本願商標は、別掲のとおりの構成よりなり、願書記載の第24類に属する商品を指定商品として、平成13年10月2日に登録出願されたものであるが、その後、指定商品については、平成14年7月3日付けの手続補正書によって、第24類「織物,メリヤス生地,フェルト及び不織布,オイルクロス,ゴム引防水布,ビニルクロス,ラバークロス,レザークロス,ろ過布,布製身の回り品,織物製テーブルナプキン,ふきん,かや,敷布,布団,布団カバー,布団側,まくらカバー,毛布,織物製いすカバー,織物製壁掛け,織物製ブラインド,カーテン,テーブル掛け,どん帳,シャワーカーテン,織物製トイレットシートカバー,遺体覆い,経かたびら,黒白幕,紅白幕,ビリヤードクロス,のぼり及び旗(紙製のものを除く。)」と補正されたものである。

2 原査定の拒絶の理由

原査定は、「本願商標は、ありふれた店名と看取される『つるや』の文字を、普通に用いられる程度の方法で書してなるものと認める。したがって、本願商標は、商標法第3条第1項第4号に該当する。」旨認定、判断し、本願を拒絶したものである。

3 当審の判断

本願商標は、別掲に示すとおりの構成よりなるところ、電話帳『ハローページ東京都23区企業名全区版・下巻』(平成13年3月東日本電信電話株式会社発行)の「つるや」の項を徴すると、該「つるや」の記載は45件(「有限会社」、「株式会社」等を付したものを含む。)に及び、さらに、「つるや」に業種名等を付した記載(例えば「つるや酒店」、「つるや洋品店」等)は約80件に及んでいることが認められる。
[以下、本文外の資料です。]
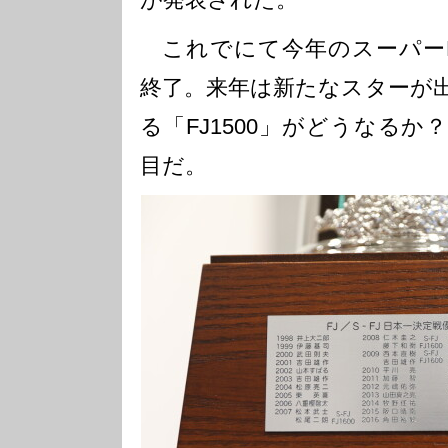
これでにて今年のスーパーF
終了。来年は新たなスターが
る「FJ1500」がどうなる
目だ。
そうすると、「つるや」の文字を表してなる本願商標をその指定商品に使用するときは、これに接する取引者、需要者は、ありふれた名称を表示したものと直ちに理解、認識するというべきであり、自他商品の識別標識としての機能を果たし得ないものといわなければならない。

したがって、本願商標が商標法第3条第1項第4号に該当するとして、本願を拒絶した原査定は妥当であって、取り消すことはできない。

なお、請求人は、「GOLF」と「つるや」の文字の組み合わせからなる商標及び「TSURUYA」の文字からなる商標等の登録例を挙げて、本願商標も登録されるべきである旨を主張しているが、前者の商標は、「つ」に「GOLF」の文字を小さく冠し、かつ、該文字の高さを後に続く「るや」と同一(左右の幅も近似)にしたことを特徴とする特殊な態様からなるものであり、また、「TSURUYA」の名称は、前記『ハローページ』中には記載がないものであって、いずれも本願とは事案を異にするばかりでなく、そもそも具体的事案の判断は、過去の審査例等の一部の判断に拘束されることなく検討されるべきものであって、本願商標については前記認定のとおりであるから、請求人の主張は採用することができない。

よって、結論のとおり審決する。